Voraussetzungen eines Kaffeeversandhandels

Gesetze: FGO § 115 Abs. 2 Nr. 3, FGO § 76 Abs. 1, KaffeeStG § 12, KaffeeStG § 11, GG Art. 103 Abs. 1

Instanzenzug:

Gründe

1I. Die Klägerin und Beschwerdeführerin (Klägerin) bot über ein Internet-Auktionshaus im Zeitraum vom 10. Februar bis zum Kaffee an, den sie an Privatkunden in Deutschland verkaufte. Den bei verschiedenen Lebensmittelhändlern in Österreich erworbenen Kaffee machte die Klägerin in einem von ihr in Österreich angemieteten Ferienhaus versandfertig. Anschließend transportierte sie den Kaffee mit Fahrzeugen, die in Deutschland auf ihren Namen zugelassen waren, nach Deutschland und versandte ihn mit der Deutschen Post bzw. mit DHL an die deutschen Empfänger. Teilweise wurde der Kaffee vom jeweiligen Versandunternehmen in Österreich abgeholt bzw. von dort aus von der Klägerin versandt. Unter einer Adresse in Deutschland bot die Klägerin darüber hinaus im Streitjahr über das Internet in Deutschland Rechtsberatung an. Unter dieser Adresse war sie mit ihrer Rechtsanwaltskanzlei im örtlichen Telefonbuch verzeichnet. Zudem war die Klägerin beim Einwohnermeldeamt in X gemeldet und unterhielt in X einen Telefonanschluss. Die Kanzleiadresse verwandte die Klägerin auch zur Erteilung der Aufträge für den Versand des Kaffees; die Abrechnungen von DHL wurden an diese Adresse geschickt. Im September 2005 erfolgte eine Abmeldung nach Y. In Österreich war die Klägerin indes im Streitjahr nicht einwohnermelderechtlich erfasst.

2In dem Zeitraum vom 10. Februar bis zum verkaufte die Klägerin über 17 Tonnen Kaffee.
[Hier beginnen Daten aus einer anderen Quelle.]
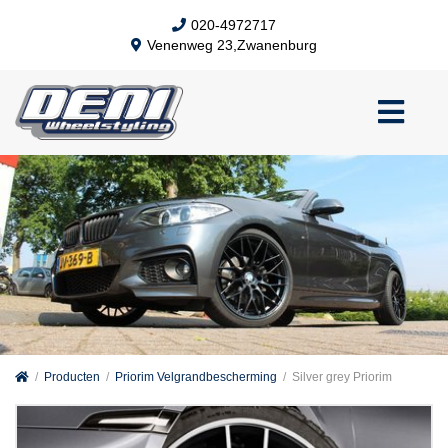
020-4972717
Venenweg 23,Zwanenburg
/
Producten
/
Priorim Velgrandbescherming
/
Silver grey Priorim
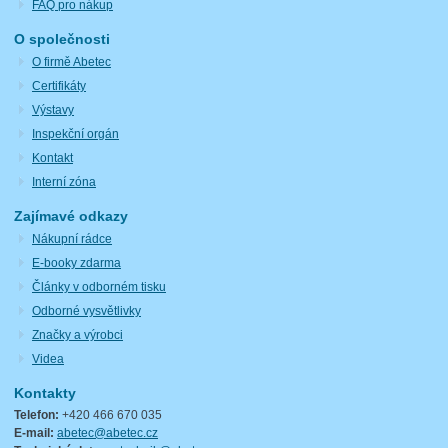
FAQ pro nákup
O společnosti
O firmě Abetec
Certifikáty
Výstavy
Inspekční orgán
Kontakt
Interní zóna
Zajímavé odkazy
Nákupní rádce
E-booky zdarma
Články v odborném tisku
Odborné vysvětlivky
Značky a výrobci
Videa
Kontakty
Telefon:
+420 466 670 035
E-mail:
abetec@abetec.cz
Mit der Begründung, dass durch das Verbringen des Kaffees nach Deutschland im Steuergebiet die Kaffeesteuer entstanden sei, setzte der Beklagte und Beschwerdegegner (das Hauptzollamt —HZA—) gegen die Klägerin Kaffeesteuer zunächst in Höhe von . € fest. Mit Änderungsbescheid vom wurde der Abgabenbetrag auf . € herabgesetzt. Klage und Einspruch blieben erfolglos.

3Das Finanzgericht (FG) urteilte, dass die Kaffeesteuer nach § 11 Abs. 1 Satz 1 Nr. 2 des Kaffeesteuergesetzes (KaffeeStG) entstanden sei. Den aus dem zollrechtlich freien Verkehr in Österreich zu gewerblichen Zwecken bezogenen Kaffee habe die Klägerin nach Deutschland gebracht. Im Übrigen sei die Kaffeesteuer für den mit dem PKW der Klägerin nach Deutschland verbrachten Kaffee auch nach § 11 Abs. 2 Satz 1 KaffeeStG entstanden. Ein Versandhandel nach § 12 KaffeeStG liege deshalb nicht vor, weil der Kaffee im Streitfall nicht aus einem anderen Mitgliedstaat nach Deutschland geliefert worden sei. Nur derjenige könne als Versandhändler tätig werden, der seinen Sitz nicht in Deutschland habe und in Deutschland auch nicht vertreten sei. Aufgrund der Umstände des Streitfalls sei davon auszugehen, dass die Klägerin in Deutschland eine Niederlassung gehabt habe. Auf einen betrieblichen Sitz deute ihre Anwaltszulassung in Deutschland, das Unterhalten eines Telefonanschlusses in X, die melderechtliche Erfassung in Deutschland, die Benutzung eines in Deutschland zugelassenen Fahrzeugs, die Verwendung der Kanzleiadresse gegenüber DHL sowie der Umstand hin, dass die Klägerin in Deutschland über das Internet Rechtsberatung angeboten habe. Abgesehen davon bestünde im Streitfall auch ein Drittlandsbezug, denn die Klägerin habe sich bei dem Internet-Auktionshaus unter einer Adresse in der Schweiz angemeldet. Deshalb könne der Kaffee nicht allein aus einem anderen Mitgliedstaat i.S. des § 12 KaffeeStG geliefert worden sein.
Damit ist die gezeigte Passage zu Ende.